OSU’s Center for Genome Research and Biocomputing can do more science with EPYC™ processor core and thread counts
What do snow leopards, eucalyptus, Phytophthora fungi, corn, and rice all have in common? They, as well as Oregon State University’s mascot the North American beaver, have had their genomes sequenced at the university’s Center for Genome Research and Biocomputing (CGRB). The sequencing is just the start of conducting science based on genomics, according to Chris Sullivan, Assistant Director of Biocomputing at the CGRB.
The next critical work is genomic sequence alignment, the prerequisite to comparing and analyzing genomes by arranging DNA, RNA, or protein sequences to find similar regions. “We take these small strings of data and we align them to these massive genomes,” said Sullivan.
The CGRB serves 26 departments at Oregon State, whose researchers can access 4,000 to 5,000 programs the center has compiled. These run on a distributed service architecture supporting 5000-plus processors, 5 PB of usable storage, and a secure private 1G/10G/40G network. The CGRB generates 4TB to 8TB of data every day and has thousands of jobs running at any given moment. That job count is the boundary Sullivan keeps pushing to help Oregon State run all scientific procedures as cost effectively as possible.
Most jobs relate to genomic alignment. “We are just pounded by these,” said Sullivan. “We process about 20,000 jobs a day.” One hundred job files, each containing 50 million sequences that must be aligned to a genome and each using a different algorithm, may run at one time. This work requires very high processor core and thread counts, which Sullivan could only find on “breathtakingly expensive” servers. Now he has an alternative.
Science Driven By Threads
“The return for us in research is really in thread counts,” Sullivan said. “Until the AMD EPYC™ processor, I didn’t have a piece of equipment that could actually come close to my IBM Power8 and Power9 equipment in terms of threading and the number of jobs we’re talking about. We were looking for a really high thread count that got us into the over-100-thread range because we have applications that go into that space, while also maintaining affordability. Until the AMD EPYC™ processor, I didn’t have a piece of equipment that could actually come close to my most expensive equipment in terms of threading and the number of jobs we’re talking about.”
“We’re answering scientific questions. Processor frequency doesn’t change the scientific answer, so why would I spend more money on it? But, the more threads I have, the more jobs I’m getting out there. A bigger scope lessens the bias, which means we can actually get much closer to the answers,” said Sullivan.
Sullivan’s strategy is to add multiple powerful AMD EPYC-based machines to get higher thread counts at lower total operating costs. “We felt like we were getting a really good return for the dollars spent,” he said. “The number of jobs we can do is where we win.”
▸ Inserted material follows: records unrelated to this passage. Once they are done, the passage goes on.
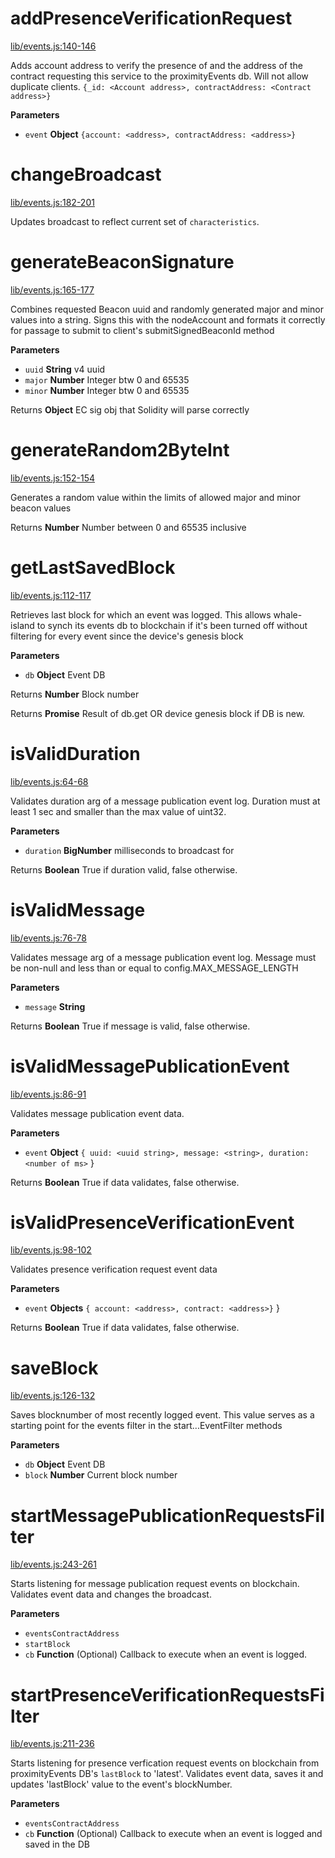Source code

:# addPresenceVerificationRequest

[lib/events.js:140-146](https://github.com/animist-io/whale-island/blob/ca10d453eaca9910ccac2cbeb819747293a0562e/lib/events.js#L140-L146 "Source code on GitHub")

Adds account address to verify the presence of and the address of the contract requesting this service 
to the proximityEvents db. Will not allow duplicate clients.
`{_id: <Account address>, contractAddress: <Contract address>}`

**Parameters**

-   `event` **Object** `{account: <address>, contractAddress: <address>}`

# changeBroadcast

[lib/events.js:182-201](https://github.com/animist-io/whale-island/blob/ca10d453eaca9910ccac2cbeb819747293a0562e/lib/events.js#L182-L201 "Source code on GitHub")

Updates broadcast to reflect current set of `characteristics`.

# generateBeaconSignature

[lib/events.js:165-177](https://github.com/animist-io/whale-island/blob/ca10d453eaca9910ccac2cbeb819747293a0562e/lib/events.js#L165-L177 "Source code on GitHub")

Combines requested Beacon uuid and randomly generated major and minor
values into a string. Signs this with the nodeAccount and formats it correctly
for passage to submit to client's submitSignedBeaconId method

**Parameters**

-   `uuid` **String** v4 uuid
-   `major` **Number** Integer btw 0 and 65535
-   `minor` **Number** Integer btw 0 and 65535

Returns **Object** EC sig obj that Solidity will parse correctly

# generateRandom2ByteInt

[lib/events.js:152-154](https://github.com/animist-io/whale-island/blob/ca10d453eaca9910ccac2cbeb819747293a0562e/lib/events.js#L152-L154 "Source code on GitHub")

Generates a random value within the limits of allowed major and minor beacon values

Returns **Number** Number between 0 and 65535 inclusive

# getLastSavedBlock

[lib/events.js:112-117](https://github.com/animist-io/whale-island/blob/ca10d453eaca9910ccac2cbeb819747293a0562e/lib/events.js#L112-L117 "Source code on GitHub")

Retrieves last block for which an event was logged. This allows whale-island to synch its 
events db to blockchain if it's been turned off without filtering for every event since
the device's genesis block

**Parameters**

-   `db` **Object** Event DB

Returns **Number** Block number

Returns **Promise** Result of db.get OR device genesis block if DB is new.

# isValidDuration

[lib/events.js:64-68](https://github.com/animist-io/whale-island/blob/ca10d453eaca9910ccac2cbeb819747293a0562e/lib/events.js#L64-L68 "Source code on GitHub")

Validates duration arg of a message publication event log. Duration must at least 1 sec and 
smaller than the max value of uint32.

**Parameters**

-   `duration` **BigNumber** milliseconds to broadcast for

Returns **Boolean** True if duration valid, false otherwise.

# isValidMessage

[lib/events.js:76-78](https://github.com/animist-io/whale-island/blob/ca10d453eaca9910ccac2cbeb819747293a0562e/lib/events.js#L76-L78 "Source code on GitHub")

Validates message arg of a message publication event log. Message must be non-null and
less than or equal to config.MAX_MESSAGE_LENGTH

**Parameters**

-   `message` **String** 

Returns **Boolean** True if message is valid, false otherwise.

# isValidMessagePublicationEvent

[lib/events.js:86-91](https://github.com/animist-io/whale-island/blob/ca10d453eaca9910ccac2cbeb819747293a0562e/lib/events.js#L86-L91 "Source code on GitHub")

Validates message publication event data.

**Parameters**

-   `event` **Object** `{ uuid: <uuid string>, message: <string>, duration: <number of ms>` }

Returns **Boolean** True if data validates, false otherwise.

# isValidPresenceVerificationEvent

[lib/events.js:98-102](https://github.com/animist-io/whale-island/blob/ca10d453eaca9910ccac2cbeb819747293a0562e/lib/events.js#L98-L102 "Source code on GitHub")

Validates presence verification request event data

**Parameters**

-   `event` **Objects** `{ account: <address>, contract: <address>}` }

Returns **Boolean** True if data validates, false otherwise.

# saveBlock

[lib/events.js:126-132](https://github.com/animist-io/whale-island/blob/ca10d453eaca9910ccac2cbeb819747293a0562e/lib/events.js#L126-L132 "Source code on GitHub")

Saves blocknumber of most recently logged event. This value serves as a starting point for the 
events filter in the start...EventFilter methods

**Parameters**

-   `db` **Object** Event DB
-   `block` **Number** Current block number

# startMessagePublicationRequestsFilter

[lib/events.js:243-261](https://github.com/animist-io/whale-island/blob/ca10d453eaca9910ccac2cbeb819747293a0562e/lib/events.js#L243-L261 "Source code on GitHub")

Starts listening for message publication request events on blockchain. Validates event data and changes the broadcast.

**Parameters**

-   `eventsContractAddress`  
-   `startBlock`  
-   `cb` **Function** (Optional) Callback to execute when an event is logged.

# startPresenceVerificationRequestsFilter

[lib/events.js:211-236](https://github.com/animist-io/whale-island/blob/ca10d453eaca9910ccac2cbeb819747293a0562e/lib/events.js#L211-L236 "Source code on GitHub")

Starts listening for presence verfication request events on blockchain from proximityEvents DB's 
`lastBlock` to 'latest'. Validates event data, saves it and updates 'lastBlock' value to the 
event's blockNumber.

**Parameters**

-   `eventsContractAddress`  
-   `cb` **Function** (Optional) Callback to execute when an event is logged and saved in the DB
“There are so many different ways we are leveraging EPYC™ processors’ high thread count,” observed Sullivan. “I have groups that are collapsing off of machines that were 48 thread, 24 core hyperthreaded boxes, and they are moving three of them off into one AMD EPYC™ 7601 Processor.”
Power To Do More Science While Cutting Costs
The core density and thread count of EPYC™ processors are also are important in other ways. “I can’t reinvent my server room,” said Sullivan, that would cost “millions and millions” of dollars. Instead, EPYC™ processors give him new options. “The power return on the two-socket we have with the EPYC™ processors is phenomenal,” he said. “We plug those in, get the thread counts the way we want them, get the speed we need to get through the jobs quickly enough and we’re not changing our server room in any way,” Sullivan said.
Sullivan explained that university groups also reduce their management fees with CGRB while doubling the number of jobs they can perform. “We are no longer running InfiniBand because of AMD EPYC. They can run locally, faster than they would ever do with InfiniBand.” As a bonus, moving off bigger machines to more cost-effective equipment without compromising performance is impressive on grant applications.
Sullivan looks for new technology that can deliver faster results for his researchers. “I put the technology in front of the researchers, and they beat the stuffing out of it. They’re the ones that make the decisions on what they buy. And AMD EPYC™ processors are what they are buying because of the price and return on the amount of threads.”
Pushing Boundaries of Science With Great Partners
Sullivan writes algorithms for various projects at OSU and said there can never be enough power. “Advanced HPC takes me into a space where they know the people who are manufacturing the motherboard. They know the people who will put on the bleeding edge technology,” Sullivan said. “That’s important to how we change science.”
“The science is trying to reach past the equipment,” he said. That’s why Sullivan turned to Advanced HPC and AMD to help implement the next generation of computing at Oregon State’s CGRB.
Sullivan said AMD will be a key part of the center’s continuing scientific endeavors. “AMD has always been here for us, and we are looking forward to deploying more AMD EPYC™ processors because of their cost effectiveness in delivering those increased thread counts.”